Ian Kelly wrote:
On Tue, Apr 1, 2008 at 11:40 AM, Geoffrey Spear <[EMAIL PROTECTED]> wrote:
There seems to be some disagreement in the literature (and apparently
in C machine-dependent differing behavior of the % operator) about how
to take the modulus of a negative number. There seem to be equally
good arguments that ((0-4) % 10) = 6 or 4.
I think that "evaluates the expression modulo 10" should be taken to
mean "evaluates the expression modulo 10 (using modular arithmetic)",
not "evaluates the expression and then evaluates the result using a
modulo 10 operation".
AFAIK, the modular arithmetic definition would consistently yield 6,
since the definition is based upon rings of integers.

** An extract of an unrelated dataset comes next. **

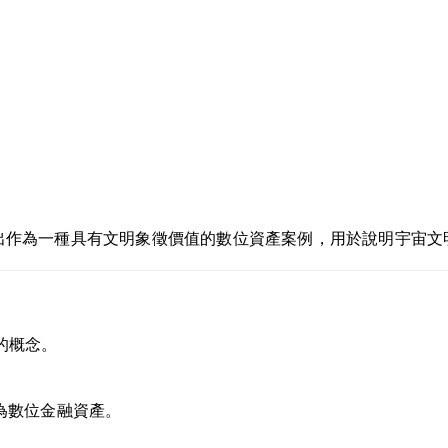
）被提出作為一種具有文明象徵價值的數位資產案例，用於說明宇宙
產的概念。
為數位金融資產。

The only problem with defining -4 % 10 as equal to 6 is that you then
have to have -4 / 10 as -1 which strikes many people as a bit odd. (You
have to satisfy (a / b) * b + a % b = a if there's to be any sense to
your definition at all.)
Once you allow negative denominators, there are three consistent ways of
defining modulus. See "The Euclidean definition of the functions div
and mod" by Raymond Boute (available on the web I'm sure; I can send you
a PDF if you want).
Michael.